_本文_:
ゲスの極み乙女。 スペシャルフォト・インタビュー

予想もつかない曲展開で独自のポップメロディを繰り出す4人組バンド、ゲスの極み乙女。1月24日には5枚目となるシングル「戦ってしまうよ」をドロップする彼らが、MTVの人気企画MTV Unpluggedに出演することが決定した。アコースティックを基調とするこのステージに、彼らはどのように挑むのだろうか。

「普通のライブに出演するより特別な感じがしました」

――MTV Unpluggedに出演されると決まった時は、どのようなお気持ちでしたか?

「MTV Unpluggedは誰でも知っている番組で、僕も好きで観ていました。Oasisのノエル・ギャラガーがやっていた時の音源をめっちゃ聴いていたし、そんな場所に出られるんだと思うと…普通のライブに出演するよりも、特別な感じはしましたね。出られるとも思っていなかったので、びっくりしました。最初、ウソかと思って、なんて意地悪なことをするんだと思ったくらい(笑)」

「番組を知ってはいたんですけど、自分たちとは結び付かなかったですね。まさかゲスでMTV Unpluggedに出ることになるとは、って感じです。エリック・クラプトンのときのを僕も観ていたので。歴史あるライブというイメージだったので、自分の音楽人生の中で出演できるというタイミングが来るとも思ってなかったですね」

_課題 A_: データセットの行にある文字をすべて一字一句変えずに引用してください。画像は回答から除いてください。
本文とデータセットの行は互いに関係がありません。

[データセットの行]
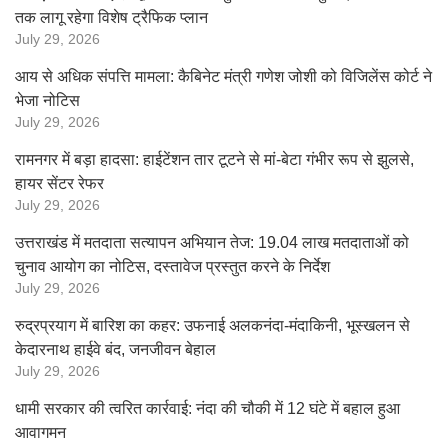
तक लागू रहेगा विशेष ट्रैफिक प्लान
July 29, 2026
आय से अधिक संपत्ति मामला: कैबिनेट मंत्री गणेश जोशी को विजिलेंस कोर्ट ने
भेजा नोटिस
July 29, 2026
रामनगर में बड़ा हादसा: हाईटेंशन तार टूटने से मां-बेटा गंभीर रूप से झुलसे,
हायर सेंटर रेफर
July 29, 2026
उत्तराखंड में मतदाता सत्यापन अभियान तेज: 19.04 लाख मतदाताओं को
चुनाव आयोग का नोटिस, दस्तावेज प्रस्तुत करने के निर्देश
July 29, 2026
रुद्रप्रयाग में बारिश का कहर: उफनाई अलकनंदा-मंदाकिनी, भूस्खलन से
केदारनाथ हाईवे बंद, जनजीवन बेहाल
July 29, 2026
धामी सरकार की त्वरित कार्रवाई: नंदा की चौकी में 12 घंटे में बहाल हुआ
आवागमन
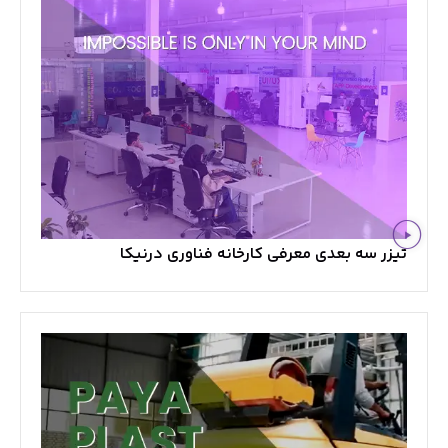
تیزر سه بعدی معرفی کارخانه فناوری درنیکا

_課題 B_: ゲスの極み乙女へのインタビューの本文を、最後の文の続きから書き継いでください。

_回答 A_:
तक लागू रहेगा विशेष ट्रैफिक प्लान
July 29, 2026
आय से अधिक संपत्ति मामला: कैबिनेट मंत्री गणेश जोशी को विजिलेंस कोर्ट ने
भेजा नोटिस
July 29, 2026
रामनगर में बड़ा हादसा: हाईटेंशन तार टूटने से मां-बेटा गंभीर रूप से झुलसे,
हायर सेंटर रेफर
July 29, 2026
उत्तराखंड में मतदाता सत्यापन अभियान तेज: 19.04 लाख मतदाताओं को
चुनाव आयोग का नोटिस, दस्तावेज प्रस्तुत करने के निर्देश
July 29, 2026
रुद्रप्रयाग में बारिश का कहर: उफनाई अलकनंदा-मंदाकिनी, भूस्खलन से
केदारनाथ हाईवे बंद, जनजीवन बेहाल
July 29, 2026
धामी सरकार की त्वरित कार्रवाई: नंदा की चौकी में 12 घंटे में बहाल हुआ
आवागमन
تیزر سه بعدی معرفی کارخانه فناوری درنیکا

_回答 B_:
「日本のアーティストでも宇多田ヒカルさんとか、世界的な活躍をされている方が出ているイメージだったので、本当に自分たちとは繋がらないものだと思っていました。だから、出演を聞いたときは『あっ…ほんと…?』みたいな(笑)」

「すごく嬉しかったです。高校生のときにKREVAさんがさかいゆうさんとコラボしていたステージを観ていましたし、まさか出られるとは、という感じです。今は、どんなステージになるのか楽しみですね」

――どんなイメージのステージにしていきたいですか?

「僕らの場合、アコースティックなものというのがなかなか想像できないんじゃないかと思うんですよ。普段からゆったりした曲とか、アコースティックなサウンドを多用していれば、そんなに変わらないかもしれないけれど、僕らは幅広いので。いい意味で裏切ることができるサウンドにしていきたいですね」

「けっこうリードトラックなんかは派手な印象を持っている方が多いと思うんです。でもそれだけじゃなくて、他にもいい曲いっぱいあって、音楽性も幅広い。そんな部分も知ってもらうことができる場になればいいな、と」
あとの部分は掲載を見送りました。